The measures appear to be a response to breaches that raised questions about the company’s internal controls.
Google acknowledged in May an engineer had created a program that vacuumed up potentially sensitive personal information, including e-mails and passwords, from unsecured wireless networks while Google cars cruised neighbourhoods around the world. The vehicles were dispatched primarily to take photos for its online mapping service, but also carried equipment to log the location of Wi-Fi networks.
The incident was caused by “an engineer’s careless error as well as a lack of controls to ensure that necessary procedures to protect privacy were followed,” Canada privacy commissioner Jennifer Stoddart concluded in a report this week.

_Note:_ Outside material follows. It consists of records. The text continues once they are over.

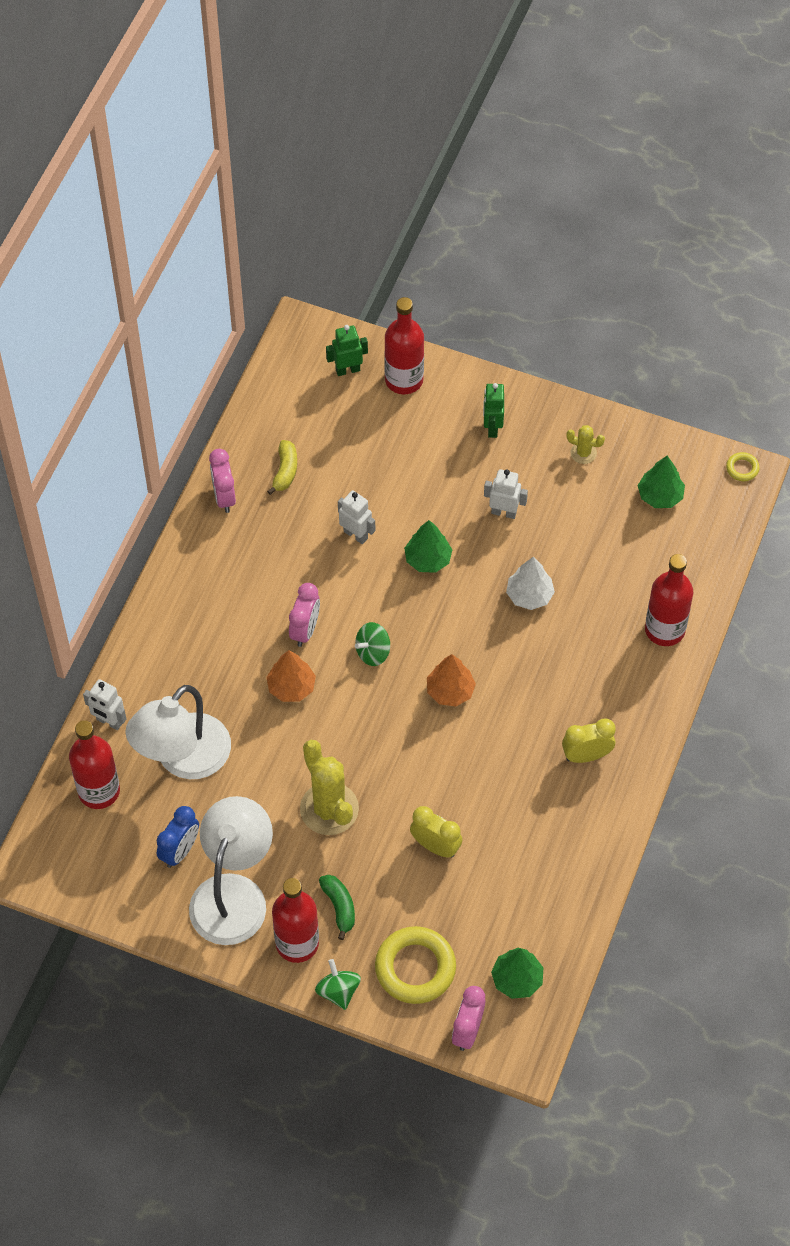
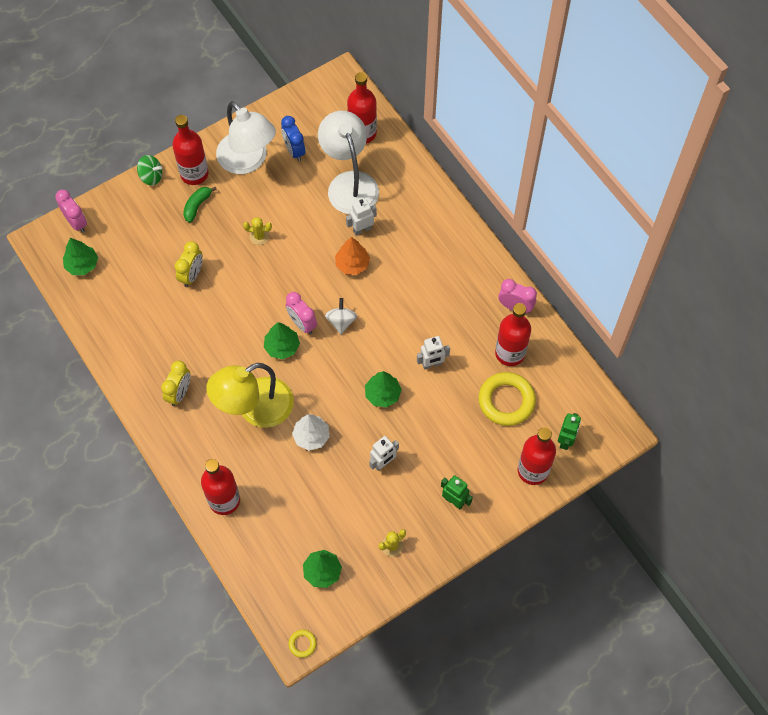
camera: 125 degrees right, 5 degrees up
white robot [83,679,126,730] -> white robot moved to [346,198,377,236]
yellow banana [267,440,297,495] -> red bottle [495,303,531,366]
pink clock [289,583,320,647] -> pink clock moved to [286,292,317,334]
yellow cactus [300,740,359,835] -> yellow cactus [243,217,272,245], size x0.49
green banana [319,875,355,940] -> green banana turned 105 degrees clockwise [183,187,217,223]
green spinning top [355,622,390,666] -> white spinning top [325,298,357,334]
yellow ring [375,926,456,1004] -> yellow ring moved to [478,372,536,426]
yellow clock [410,806,462,857] -> yellow clock turned 45 degrees counterclockwise [175,241,203,287]
orange tree [427,654,476,706] -> green tree [264,322,300,359]
none -> yellow lamp [206,363,294,428]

Several other countries have skewered Google for scooping up 600 gigabytes of data from Wi-Fi systems for more than two years before detecting a problem five months ago in response from to an inquiry from regulators in Germany.
Canada’s investigation determined that entire e-mails, passwords and website addresses had been obtained and stored. In confirming the findings, Google said it wants to delete all the Wi-Fi data remaining on its computers, but must wait while authorities in different countries conduct their own investigations.
In addition, the Gawker blog reported that an engineer in its Kirkland, Washington, office had been spying on the online accounts of four minors. Google last month acknowledged that it had fired the engineer.